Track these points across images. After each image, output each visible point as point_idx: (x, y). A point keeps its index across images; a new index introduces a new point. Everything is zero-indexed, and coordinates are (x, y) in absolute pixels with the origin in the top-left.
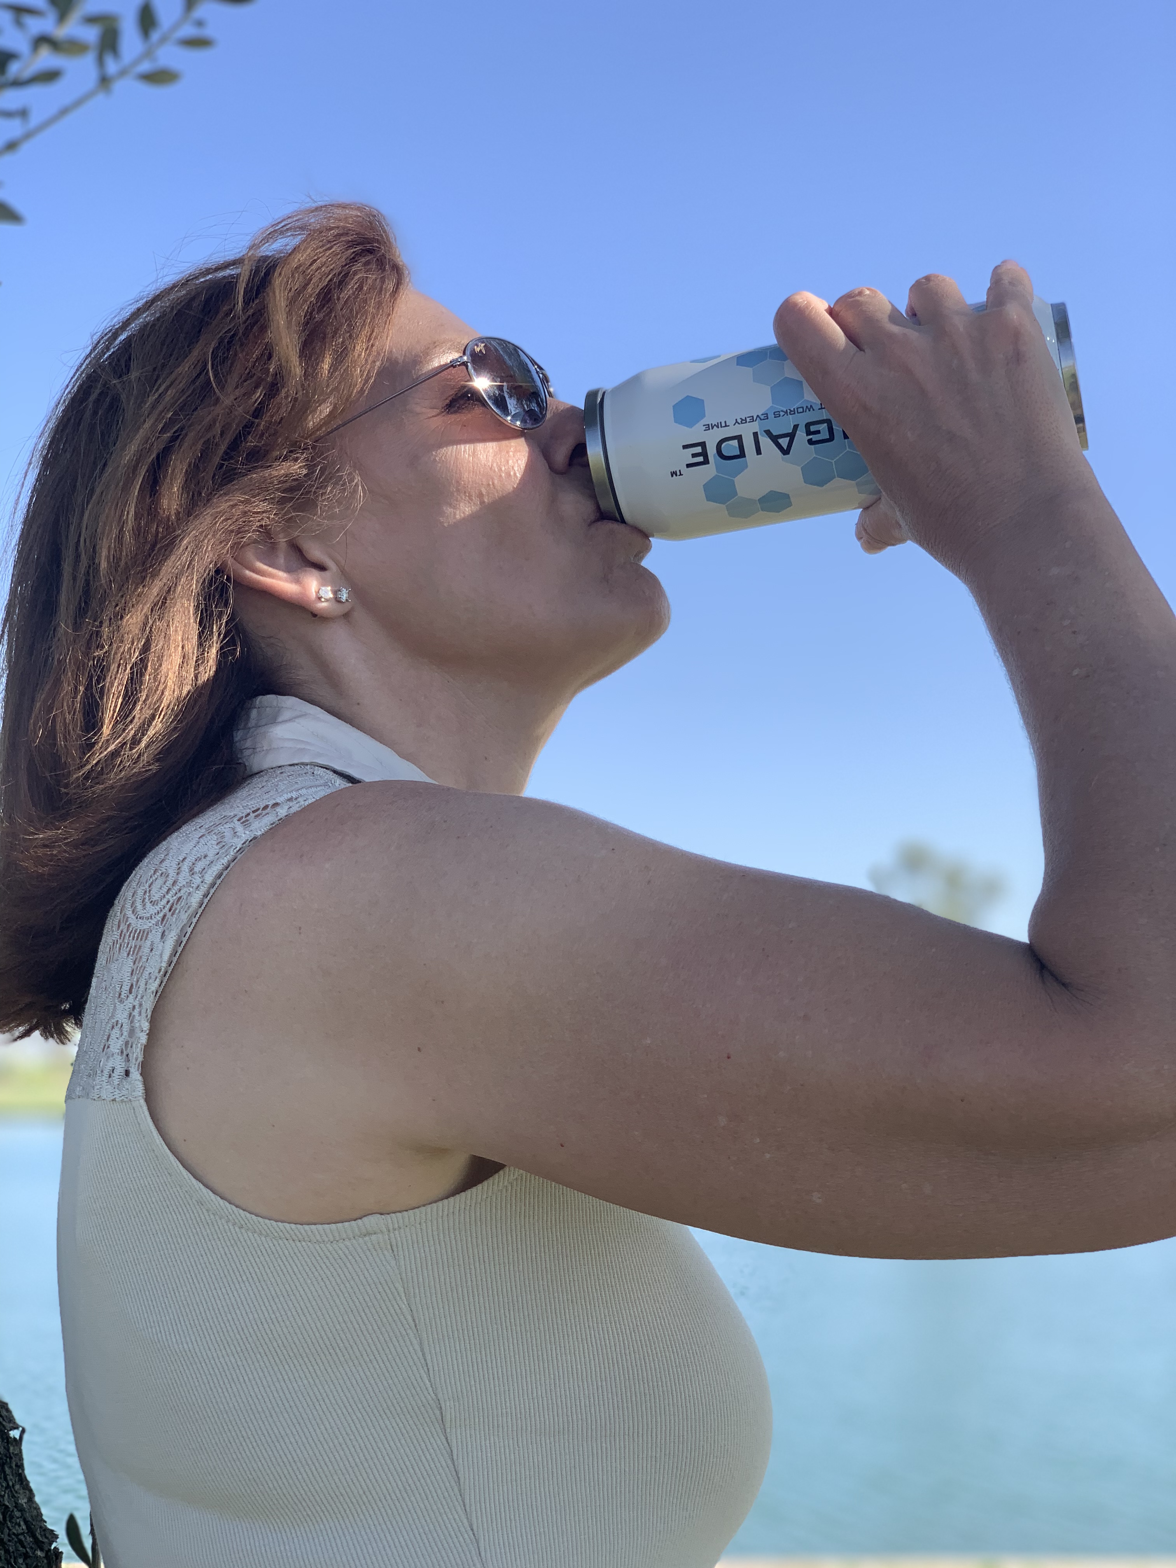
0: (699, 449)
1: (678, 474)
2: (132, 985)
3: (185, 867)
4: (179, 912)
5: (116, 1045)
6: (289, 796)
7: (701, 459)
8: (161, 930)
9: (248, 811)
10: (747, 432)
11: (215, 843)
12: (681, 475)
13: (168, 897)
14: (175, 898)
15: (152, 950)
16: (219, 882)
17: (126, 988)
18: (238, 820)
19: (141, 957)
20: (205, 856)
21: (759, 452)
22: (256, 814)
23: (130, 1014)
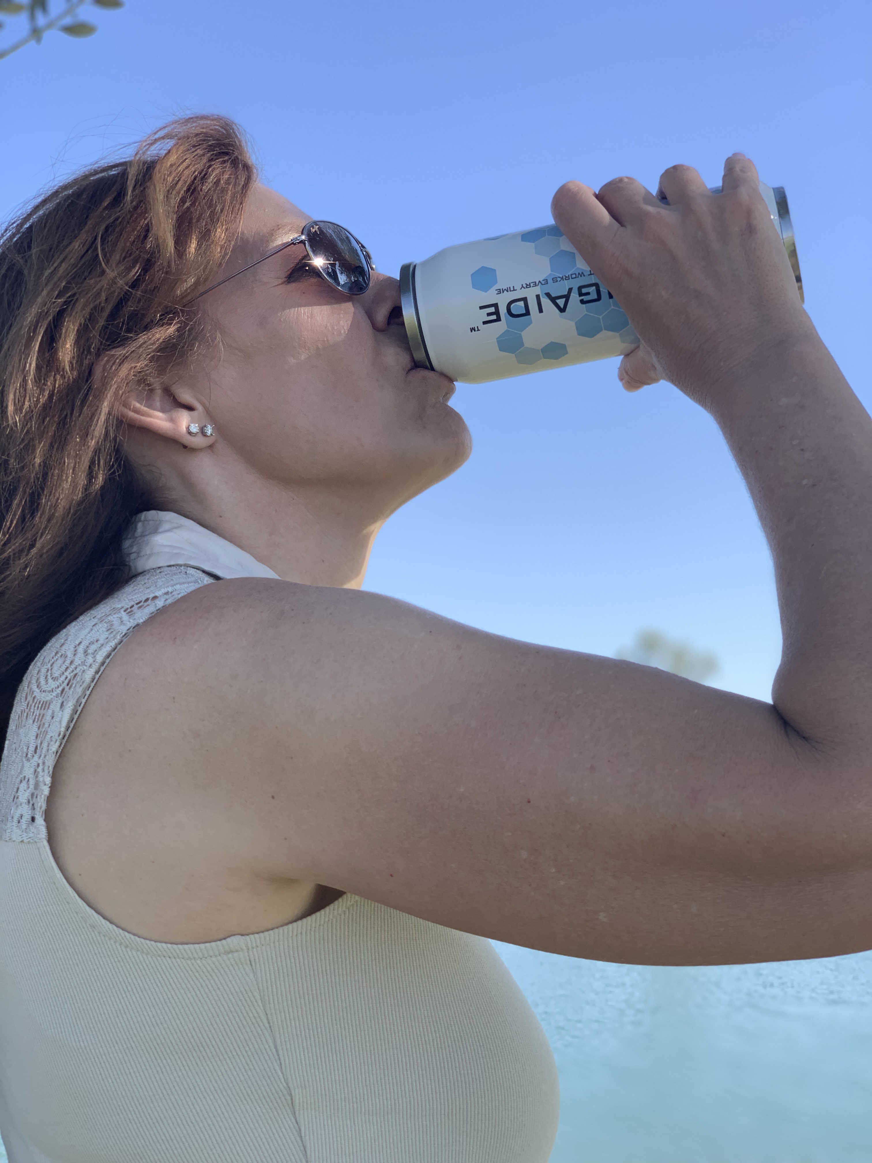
0: (492, 309)
1: (476, 329)
2: (36, 748)
3: (81, 649)
4: (76, 686)
5: (23, 796)
6: (166, 590)
7: (494, 317)
8: (60, 701)
9: (133, 603)
10: (531, 294)
11: (104, 629)
12: (478, 330)
13: (66, 674)
14: (72, 674)
15: (53, 717)
16: (108, 661)
17: (32, 749)
18: (125, 611)
19: (44, 724)
20: (97, 641)
21: (541, 310)
22: (139, 605)
23: (35, 771)
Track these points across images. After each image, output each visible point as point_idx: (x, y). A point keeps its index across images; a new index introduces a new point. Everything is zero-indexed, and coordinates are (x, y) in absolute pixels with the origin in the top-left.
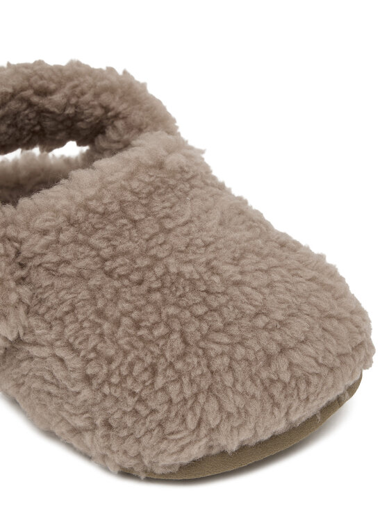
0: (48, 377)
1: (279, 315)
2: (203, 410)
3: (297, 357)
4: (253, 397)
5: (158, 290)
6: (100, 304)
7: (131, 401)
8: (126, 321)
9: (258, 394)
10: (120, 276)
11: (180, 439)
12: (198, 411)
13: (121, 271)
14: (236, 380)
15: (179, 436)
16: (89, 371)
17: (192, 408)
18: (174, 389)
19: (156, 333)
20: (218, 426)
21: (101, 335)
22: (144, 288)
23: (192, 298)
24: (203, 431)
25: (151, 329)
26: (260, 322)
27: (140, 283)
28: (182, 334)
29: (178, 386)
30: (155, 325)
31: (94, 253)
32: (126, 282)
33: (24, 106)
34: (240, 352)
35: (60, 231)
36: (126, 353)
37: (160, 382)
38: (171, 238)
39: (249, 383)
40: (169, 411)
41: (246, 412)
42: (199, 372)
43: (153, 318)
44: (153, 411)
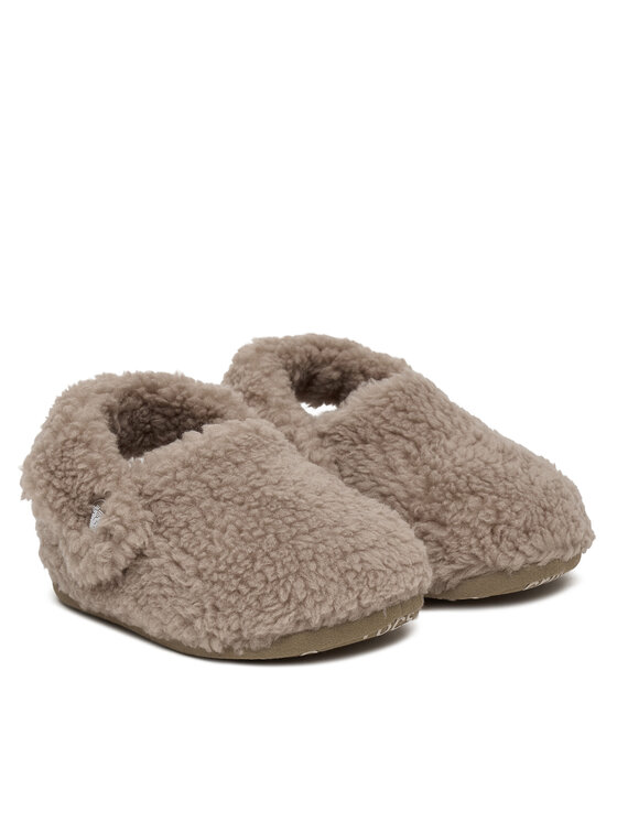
0: (165, 581)
1: (353, 528)
2: (292, 587)
3: (367, 556)
4: (332, 580)
5: (257, 507)
6: (210, 518)
7: (234, 582)
8: (231, 527)
9: (336, 578)
10: (225, 500)
11: (274, 611)
12: (289, 588)
13: (226, 496)
14: (318, 567)
15: (273, 608)
16: (201, 566)
17: (283, 586)
18: (269, 571)
19: (255, 534)
20: (305, 599)
21: (211, 540)
22: (245, 507)
23: (283, 512)
24: (293, 606)
25: (250, 532)
26: (338, 530)
27: (242, 504)
28: (276, 535)
29: (273, 568)
30: (254, 529)
31: (204, 485)
32: (230, 503)
33: (140, 402)
34: (322, 548)
35: (176, 471)
36: (230, 550)
37: (258, 565)
38: (267, 476)
39: (328, 569)
40: (265, 588)
41: (326, 592)
42: (289, 559)
43: (253, 525)
44: (253, 589)
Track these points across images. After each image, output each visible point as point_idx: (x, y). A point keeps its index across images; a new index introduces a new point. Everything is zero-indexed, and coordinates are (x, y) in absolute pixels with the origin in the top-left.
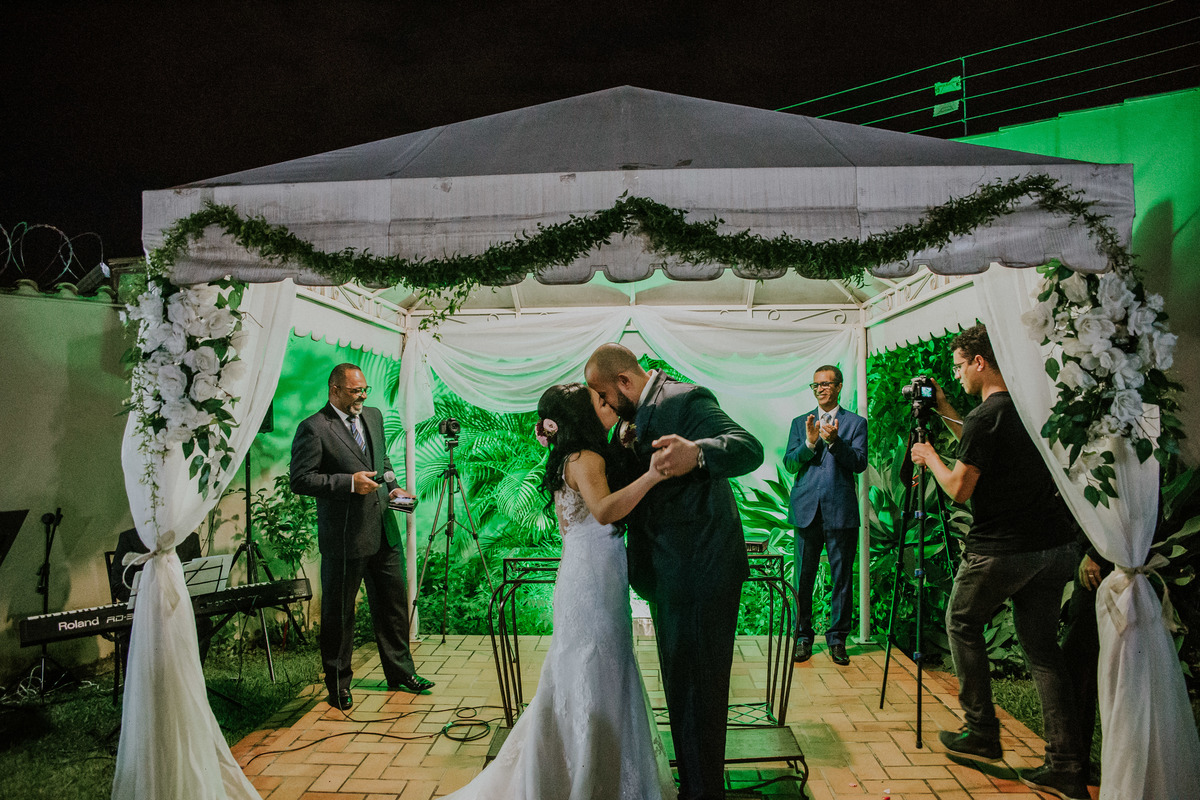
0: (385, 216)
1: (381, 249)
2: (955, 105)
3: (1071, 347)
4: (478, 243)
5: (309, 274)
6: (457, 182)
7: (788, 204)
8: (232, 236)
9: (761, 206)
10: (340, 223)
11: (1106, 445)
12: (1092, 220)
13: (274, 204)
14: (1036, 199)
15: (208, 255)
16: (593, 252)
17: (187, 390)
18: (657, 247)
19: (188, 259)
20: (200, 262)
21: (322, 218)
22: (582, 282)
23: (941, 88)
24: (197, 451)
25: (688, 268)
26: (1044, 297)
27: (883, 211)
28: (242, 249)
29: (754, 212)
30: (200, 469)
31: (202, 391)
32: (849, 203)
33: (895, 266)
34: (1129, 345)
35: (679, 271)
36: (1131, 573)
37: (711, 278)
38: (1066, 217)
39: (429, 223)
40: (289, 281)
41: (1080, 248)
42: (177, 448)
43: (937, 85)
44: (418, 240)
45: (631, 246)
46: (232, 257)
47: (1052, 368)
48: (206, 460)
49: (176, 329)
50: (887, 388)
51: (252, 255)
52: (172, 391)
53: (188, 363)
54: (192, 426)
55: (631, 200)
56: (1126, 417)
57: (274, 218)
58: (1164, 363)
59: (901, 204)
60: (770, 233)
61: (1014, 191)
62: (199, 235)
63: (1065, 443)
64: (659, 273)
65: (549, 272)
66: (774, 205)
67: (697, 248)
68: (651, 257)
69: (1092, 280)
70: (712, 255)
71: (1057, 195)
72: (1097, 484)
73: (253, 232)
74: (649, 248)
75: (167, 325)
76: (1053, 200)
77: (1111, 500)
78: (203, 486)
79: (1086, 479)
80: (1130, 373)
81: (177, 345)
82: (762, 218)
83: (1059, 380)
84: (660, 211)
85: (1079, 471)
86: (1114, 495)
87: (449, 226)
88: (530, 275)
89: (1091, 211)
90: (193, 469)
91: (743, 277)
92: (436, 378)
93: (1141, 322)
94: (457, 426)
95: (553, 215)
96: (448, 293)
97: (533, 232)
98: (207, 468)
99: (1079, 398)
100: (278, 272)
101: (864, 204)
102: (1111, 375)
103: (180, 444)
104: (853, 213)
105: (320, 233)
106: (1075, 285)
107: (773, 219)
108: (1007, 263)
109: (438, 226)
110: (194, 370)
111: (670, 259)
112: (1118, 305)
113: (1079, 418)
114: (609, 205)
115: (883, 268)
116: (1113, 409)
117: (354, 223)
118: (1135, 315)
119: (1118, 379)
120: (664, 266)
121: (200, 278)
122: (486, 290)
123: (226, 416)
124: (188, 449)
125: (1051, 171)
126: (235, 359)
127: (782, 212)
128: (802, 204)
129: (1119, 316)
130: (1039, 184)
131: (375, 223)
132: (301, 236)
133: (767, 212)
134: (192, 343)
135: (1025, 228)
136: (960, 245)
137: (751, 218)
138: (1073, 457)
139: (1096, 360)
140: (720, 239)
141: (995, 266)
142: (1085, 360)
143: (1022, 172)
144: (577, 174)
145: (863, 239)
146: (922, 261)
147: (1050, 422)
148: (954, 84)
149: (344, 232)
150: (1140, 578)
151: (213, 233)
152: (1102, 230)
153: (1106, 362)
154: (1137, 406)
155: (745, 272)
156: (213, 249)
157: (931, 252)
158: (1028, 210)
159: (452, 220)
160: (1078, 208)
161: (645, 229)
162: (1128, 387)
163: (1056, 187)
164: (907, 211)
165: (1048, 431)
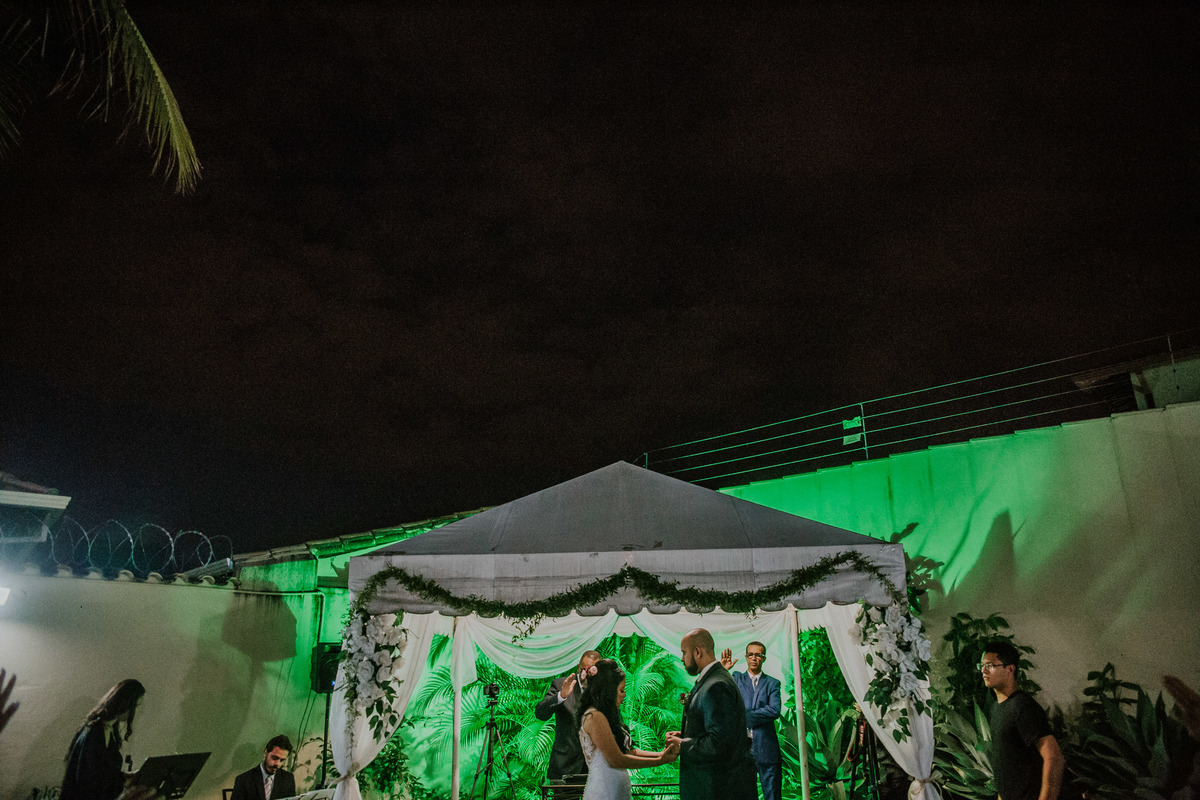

_ _ _ _ _ _ _

» **What is expected**:
All entries are to be duplicated exactly, with the pictures left out.

» **Result of this exercise**:
Track these points across images. After each image, output each visible point as point_idx: (x, y). A point keeps its index across images; a new index introduces a new point. Everything is zero-indexed, and coordinates are (x, y) in absolute pixels with the origin in the top-left.
0: (699, 449)
1: (678, 474)
2: (132, 985)
3: (185, 867)
4: (179, 912)
5: (116, 1045)
6: (289, 796)
7: (701, 459)
8: (161, 930)
9: (248, 811)
10: (747, 432)
11: (215, 843)
12: (681, 475)
13: (168, 897)
14: (175, 898)
15: (152, 950)
16: (219, 882)
17: (126, 988)
18: (238, 820)
19: (141, 957)
20: (205, 856)
21: (759, 452)
22: (256, 814)
23: (130, 1014)
0: (492, 309)
1: (476, 329)
2: (36, 748)
3: (81, 649)
4: (76, 686)
5: (23, 796)
6: (166, 590)
7: (494, 317)
8: (60, 701)
9: (133, 603)
10: (531, 294)
11: (104, 629)
12: (478, 330)
13: (66, 674)
14: (72, 674)
15: (53, 717)
16: (108, 661)
17: (32, 749)
18: (125, 611)
19: (44, 724)
20: (97, 641)
21: (541, 310)
22: (139, 605)
23: (35, 771)
Track these points across images. After each image, output each visible point as point_idx: (x, y). A point keeps its index across images; a new index introduces a new point. Everything is zero-indexed, and coordinates are (x, y) in absolute pixels with the origin in the top-left.
0: (48, 377)
1: (279, 315)
2: (203, 410)
3: (297, 357)
4: (253, 397)
5: (158, 290)
6: (100, 304)
7: (131, 401)
8: (126, 321)
9: (258, 394)
10: (120, 276)
11: (180, 439)
12: (198, 411)
13: (121, 271)
14: (236, 380)
15: (179, 436)
16: (89, 371)
17: (192, 408)
18: (174, 389)
19: (156, 333)
20: (218, 426)
21: (101, 335)
22: (144, 288)
23: (192, 298)
24: (203, 431)
25: (151, 329)
26: (260, 322)
27: (140, 283)
28: (182, 334)
29: (178, 386)
30: (155, 325)
31: (94, 253)
32: (126, 282)
33: (24, 106)
34: (240, 352)
35: (60, 231)
36: (126, 353)
37: (160, 382)
38: (171, 238)
39: (249, 383)
40: (169, 411)
41: (246, 412)
42: (199, 372)
43: (153, 318)
44: (153, 411)
0: (165, 581)
1: (353, 528)
2: (292, 587)
3: (367, 556)
4: (332, 580)
5: (257, 507)
6: (210, 518)
7: (234, 582)
8: (231, 527)
9: (336, 578)
10: (225, 500)
11: (274, 611)
12: (289, 588)
13: (226, 496)
14: (318, 567)
15: (273, 608)
16: (201, 566)
17: (283, 586)
18: (269, 571)
19: (255, 534)
20: (305, 599)
21: (211, 540)
22: (245, 507)
23: (283, 512)
24: (293, 606)
25: (250, 532)
26: (338, 530)
27: (242, 504)
28: (276, 535)
29: (273, 568)
30: (254, 529)
31: (204, 485)
32: (230, 503)
33: (140, 402)
34: (322, 548)
35: (176, 471)
36: (230, 550)
37: (258, 565)
38: (267, 476)
39: (328, 569)
40: (265, 588)
41: (326, 592)
42: (289, 559)
43: (253, 525)
44: (253, 589)
Track these points across images. After each image, output each visible point as point_idx: (x, y). A point keeps its index across images; a new index introduces a new point. Everything is zero-indexed, and coordinates are (x, y) in absolute pixels with the origin in the top-left.
0: (385, 216)
1: (381, 249)
2: (955, 105)
3: (1071, 347)
4: (478, 243)
5: (309, 274)
6: (457, 182)
7: (788, 204)
8: (232, 236)
9: (761, 206)
10: (340, 223)
11: (1106, 445)
12: (1092, 220)
13: (274, 204)
14: (1036, 199)
15: (208, 255)
16: (593, 252)
17: (187, 390)
18: (657, 247)
19: (188, 259)
20: (200, 262)
21: (322, 218)
22: (582, 282)
23: (941, 88)
24: (197, 451)
25: (688, 268)
26: (1044, 297)
27: (883, 211)
28: (242, 249)
29: (754, 212)
30: (200, 469)
31: (202, 391)
32: (849, 203)
33: (895, 266)
34: (1129, 345)
35: (679, 271)
36: (1131, 573)
37: (711, 278)
38: (1066, 217)
39: (429, 223)
40: (289, 281)
41: (1080, 248)
42: (177, 448)
43: (937, 85)
44: (418, 240)
45: (631, 246)
46: (232, 257)
47: (1052, 368)
48: (206, 460)
49: (176, 329)
50: (887, 388)
51: (252, 255)
52: (172, 391)
53: (188, 363)
54: (192, 426)
55: (631, 200)
56: (1126, 417)
57: (274, 218)
58: (1164, 363)
59: (901, 204)
60: (770, 233)
61: (1014, 191)
62: (199, 235)
63: (1065, 443)
64: (659, 273)
65: (549, 272)
66: (774, 205)
67: (697, 248)
68: (651, 257)
69: (1092, 280)
70: (712, 255)
71: (1057, 195)
72: (1097, 484)
73: (253, 232)
74: (649, 248)
75: (167, 325)
76: (1053, 200)
77: (1111, 500)
78: (203, 486)
79: (1086, 479)
80: (1130, 373)
81: (177, 345)
82: (762, 218)
83: (1059, 380)
84: (660, 211)
85: (1079, 471)
86: (1114, 495)
87: (449, 226)
88: (530, 275)
89: (1091, 211)
90: (193, 469)
91: (743, 277)
92: (436, 378)
93: (1141, 322)
94: (457, 426)
95: (553, 215)
96: (448, 293)
97: (533, 232)
98: (207, 468)
99: (1079, 398)
100: (278, 272)
101: (864, 204)
102: (1111, 375)
103: (180, 444)
104: (853, 213)
105: (320, 233)
106: (1075, 285)
107: (773, 219)
108: (1007, 263)
109: (438, 226)
110: (194, 370)
111: (670, 259)
112: (1118, 305)
113: (1079, 418)
114: (609, 205)
115: (883, 268)
116: (1113, 409)
117: (354, 223)
118: (1135, 315)
119: (1118, 379)
120: (664, 266)
121: (200, 278)
122: (486, 290)
123: (226, 416)
124: (188, 449)
125: (1051, 171)
126: (235, 359)
127: (782, 212)
128: (802, 204)
129: (1119, 316)
130: (1039, 184)
131: (375, 223)
132: (301, 236)
133: (767, 212)
134: (192, 343)
135: (1025, 228)
136: (960, 245)
137: (751, 218)
138: (1073, 457)
139: (1096, 360)
140: (720, 239)
141: (995, 266)
142: (1085, 360)
143: (1022, 172)
144: (577, 174)
145: (863, 239)
146: (922, 261)
147: (1050, 422)
148: (954, 84)
149: (344, 232)
150: (1140, 578)
151: (213, 233)
152: (1102, 230)
153: (1106, 362)
154: (1137, 406)
155: (745, 272)
156: (213, 249)
157: (931, 252)
158: (1028, 210)
159: (452, 220)
160: (1078, 208)
161: (645, 229)
162: (1128, 387)
163: (1056, 187)
164: (907, 211)
165: (1048, 431)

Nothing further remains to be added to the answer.